CAD : En somme, votre travail permet de retracer une double histoire : à la fois la voix des acteurs de l’événement mais aussi l’histoire internationale des regards sur ce dernier. Et aussi l’histoire des solidarités avec les révolutionnaires. Les textes de Marceau Pivert et de Daniel Guérin que vous citez sont des actes qui font aussi partie de l’histoire, n’est-ce pas ?
Amado - Il me paraît intéressant de me mettre à la place de l’ouvrier français qui achetait L’Humanité ou Le Populaire. Qu’est-ce qu’il comprenait quand il entendait Pivert et Guérin défendre la révolution espagnole ? Et quand le lecteur de L’Humanité lit, dans ce journal, qu’il faut dénoncer « les hyènes fascistes du POUM, les hitléro trostskistes » que ressentait-il ? Nous avons ensuite repris des documents un peu plus tardifs, en particulier ceux d’Arthur London. Ce qui est affligeant, c’est qu’il reprend les thèses les plus staliniennes. D’ailleurs, selon toute vraisemblance, L’Aveu est un ouvrage de commande du système ! Cela démolit bien des mythes, en l’occurrence la figure d’Arthur London construite comme « victime du stalinisme ».

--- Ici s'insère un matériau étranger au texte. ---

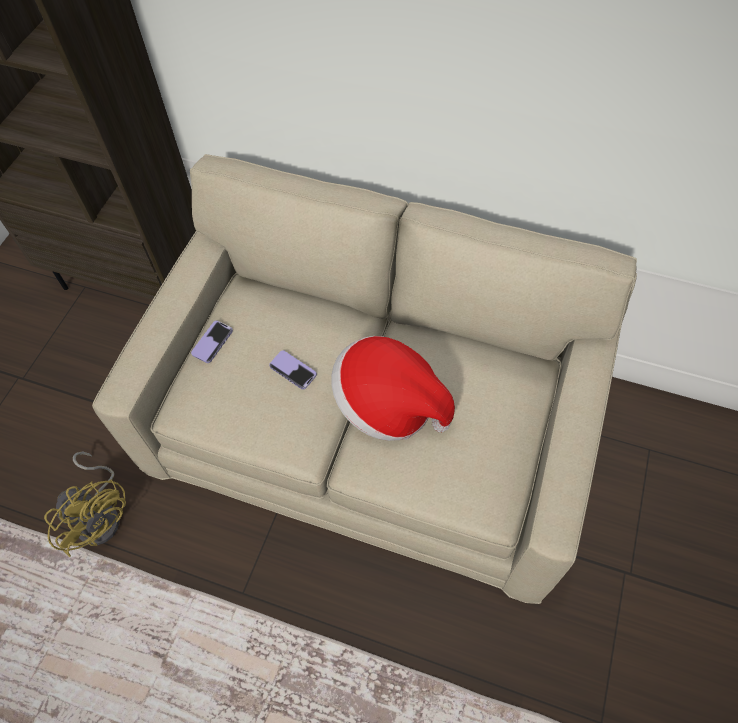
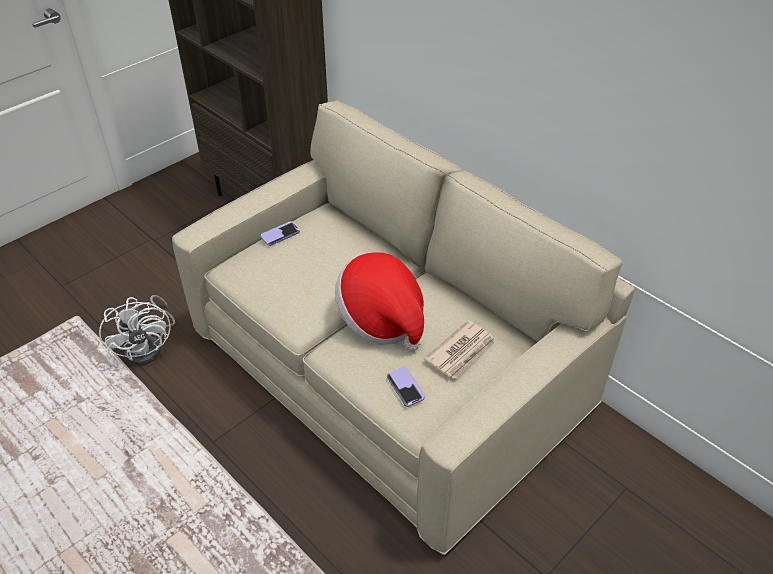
camera: 25 degrees right, 15 degrees down
yellow fan [44,452,126,557] -> white fan [99,295,176,365]
phone [269,350,317,390] -> phone moved to [387,367,425,407]
none -> newspaper [424,320,496,380]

CAD- Vous montrez bien qu’il n’y a pas un progrès linéaire de la compréhension des événements proportionnel aux avancées des œuvres d’historiens qui sont publiées. Sur cette question, je pense aux travaux remarquables de François Godicheau.
AM - Oui, l’exemple caricatural, c’est celui de Georges Soria. Dans son énorme bouquin des années 60 – qui était dans tous les bibliothèques des comités d’entreprise de France – il dit en substance : « l’affaire de l’assassinat d’Andrès Nin, c’était de la faute du Komintern... alors qu’il a été un des principaux artisans de cette horreur au sein du Komintern !

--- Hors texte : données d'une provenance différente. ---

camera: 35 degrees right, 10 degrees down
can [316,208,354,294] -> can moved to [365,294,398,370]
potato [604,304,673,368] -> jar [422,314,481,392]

CAD – L’approche sociale que vous développez, à partir de la parole des militant-e-s de leurs archives privées est très intéressante par exemple la façon dont vous « montez » en quelque sorte les extraits du témoignage de Francisco Giné. Je trouve très éclairante aussi la manière dont vous reliez ces récits personnels avec le texte de Durruti sur le refus de la militarisation. Enfin vous reposez, dans des termes politiquement et intellectuellement très stimulants, des questions qui restent ouvertes, en particulier celle-ci : la révolution est-elle soluble dans la guerre ?
Amado - Nous avons voulu montrer comment les réponses à ces questions ont clivé les organisations en particulier la CNT et l’UGT. Dans ces deux mouvements, certains vont jouer le jeu du compromis essentiellement autour de Largo Caballero. Il faut rappeler que la politique de Front populaire commence véritablement avec le gouvernement de Largo Caballero. Auparavant, on assiste à un cartel électoral qui sur le plan social a une orientation politique très timorée. Il suffit de lire le programme du Front populaire : c’est à pleurer ; en dehors de l’article1 sur l’amnistie des prisonniers de la révolution de 1934, pour le reste, les divergences sont profondes entre les partis républicains finalement conservateurs d’une part et les partis ouvriers d’autre part.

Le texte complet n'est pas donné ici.